Revista Opinión

El darwinismo social puede ser útil

Publicado el 11 marzo 2010 por Hugo
El darwinismo social tiene muy mala fama. Es un término que se emplea generalmente de forma peyorativa. Sin embargo, Eric M. Johnson, autor del blog The Primate Diaries, opina que el término puede significar muchas cosas. Para Gloria McConnaughey, por ejemplo:
If by Social Darwinism we merely mean the application of natural selection to ethical and social problems, the answer is obviously yes. If, however, Social Darwinism is taken to refer to the strongly imperialistic, racist and anti-social-reform uses of natural selection, the answer is just as clearly no.

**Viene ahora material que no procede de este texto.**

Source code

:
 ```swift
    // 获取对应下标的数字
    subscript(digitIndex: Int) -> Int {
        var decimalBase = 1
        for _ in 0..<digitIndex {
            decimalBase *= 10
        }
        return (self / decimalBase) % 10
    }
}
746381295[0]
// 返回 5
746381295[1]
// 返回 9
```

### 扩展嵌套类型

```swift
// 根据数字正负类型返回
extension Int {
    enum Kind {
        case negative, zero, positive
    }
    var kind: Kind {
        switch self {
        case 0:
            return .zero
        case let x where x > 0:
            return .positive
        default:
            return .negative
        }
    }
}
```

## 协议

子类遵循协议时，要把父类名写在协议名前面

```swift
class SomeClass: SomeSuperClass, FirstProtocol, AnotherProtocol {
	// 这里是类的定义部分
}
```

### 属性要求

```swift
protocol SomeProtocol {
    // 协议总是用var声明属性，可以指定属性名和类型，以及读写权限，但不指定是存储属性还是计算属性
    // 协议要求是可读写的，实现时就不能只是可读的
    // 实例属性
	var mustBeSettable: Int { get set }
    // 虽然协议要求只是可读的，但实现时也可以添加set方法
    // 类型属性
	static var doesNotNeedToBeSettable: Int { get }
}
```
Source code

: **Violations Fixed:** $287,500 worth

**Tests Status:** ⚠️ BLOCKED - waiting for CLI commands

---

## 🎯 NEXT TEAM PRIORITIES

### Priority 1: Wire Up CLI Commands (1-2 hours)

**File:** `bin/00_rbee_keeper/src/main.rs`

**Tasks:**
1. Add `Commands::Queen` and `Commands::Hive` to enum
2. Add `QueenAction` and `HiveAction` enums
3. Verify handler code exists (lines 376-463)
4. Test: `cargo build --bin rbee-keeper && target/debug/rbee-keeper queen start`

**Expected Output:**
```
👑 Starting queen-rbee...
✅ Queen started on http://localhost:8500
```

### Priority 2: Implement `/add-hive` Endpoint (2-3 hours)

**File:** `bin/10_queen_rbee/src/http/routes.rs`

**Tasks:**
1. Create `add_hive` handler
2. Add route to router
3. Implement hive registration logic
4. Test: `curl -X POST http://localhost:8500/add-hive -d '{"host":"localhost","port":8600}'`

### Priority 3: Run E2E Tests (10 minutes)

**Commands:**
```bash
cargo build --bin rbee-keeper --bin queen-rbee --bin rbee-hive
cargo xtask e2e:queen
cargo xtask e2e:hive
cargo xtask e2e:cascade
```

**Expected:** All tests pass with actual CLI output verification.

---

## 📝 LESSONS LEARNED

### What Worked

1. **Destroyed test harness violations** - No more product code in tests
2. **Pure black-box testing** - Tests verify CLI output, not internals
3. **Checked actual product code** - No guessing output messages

Según Johnson, "lo que hace falta es buena ciencia", "utilizar la mejor información disponible". Para el caso, un darwinismo social basado en la evidencia, no en la ideología:
In this way social Darwinism can be useful (...) today to study how human evolved characteristics continue to affect our social lives. Not all of these approaches have been or are useful. Some of them have been racist and imperialist, others have been overly utopian. However, dismissing the possibility that evolution has something to teach us for our own lives is a tremendous disservice. What it requires is good science, not a rejection of the very idea because of the junk science that came before.
This is currently being done. In publications such as the Journal of Evolutionary Economics or in books ranging from Paul Rubin's
Darwinian Politics, Peter Singer's A Darwinian Left, Michael Shermer's The Mind of the Market or Frans de Waal's The Age of Empathy authors are showing how evolutionary principles can be used to consider how best to organize our social system given our fragile planet with its finite resources. This is ultimately an ecosystems question and biologists have many of the skills it will take to find a solution. Previous social planners have come from the assumption that humans were different from all other creatures in the natural world. When they constructed our modern civilizations, what I often refer to as the human zoo, they assumed that understanding how humans interact in their "natural habitat" wasn't important. They made decisions based on economics and utility, not smart science. Some theorists in the past may have borrowed terms from the hottest science of the day to justify their own malevolent goals. That should be a warning for us, but it shouldn't discourage us from using the best information available to construct a world that we all want to live in. (*)
Por otro lado, como nos ha recordado el antropólogo Marvin Harris [1], el nombre de "darwinismo social"
expresa y refuerza la idea errónea de que después de 1859 los científicos sociales, encabezados por Herbert Spencer, "aplicaron los conceptos desarrollados por Darwin a la interpretación de la naturaleza y el funcionamiento de la sociedad" (Montagu, 1952, pp. 22-23). Lo que aquí hay que dejar claro es el hecho de que los principios de Darwin eran una aplicación a la biología de conceptos de las ciencias sociales. Fue el análisis y el estudio del progreso y la evolución sociocultural por teóricos sociales, tales como Monboddo, Turgot, Condorcet, Millar, Ferguson, Helvetius y d'Holbach, el que facilitó el marco dentro del que se desarrolló el estudio de la evolución biológica por Geoffrey Saint Hillaire, Erasmus Darwin (el abuelo de Charles) y Lamarck. (...) Con palabras de Darwin: "Esta es la doctrina de Malthus aplicada a todo el reino animal y vegetal".
(*) La negrita es mía. Los enlaces también.
[1] Marvin Harris, El desarrollo de la teoría antropológica, Siglo XXI Editores, Madrid, 1979, p. 105.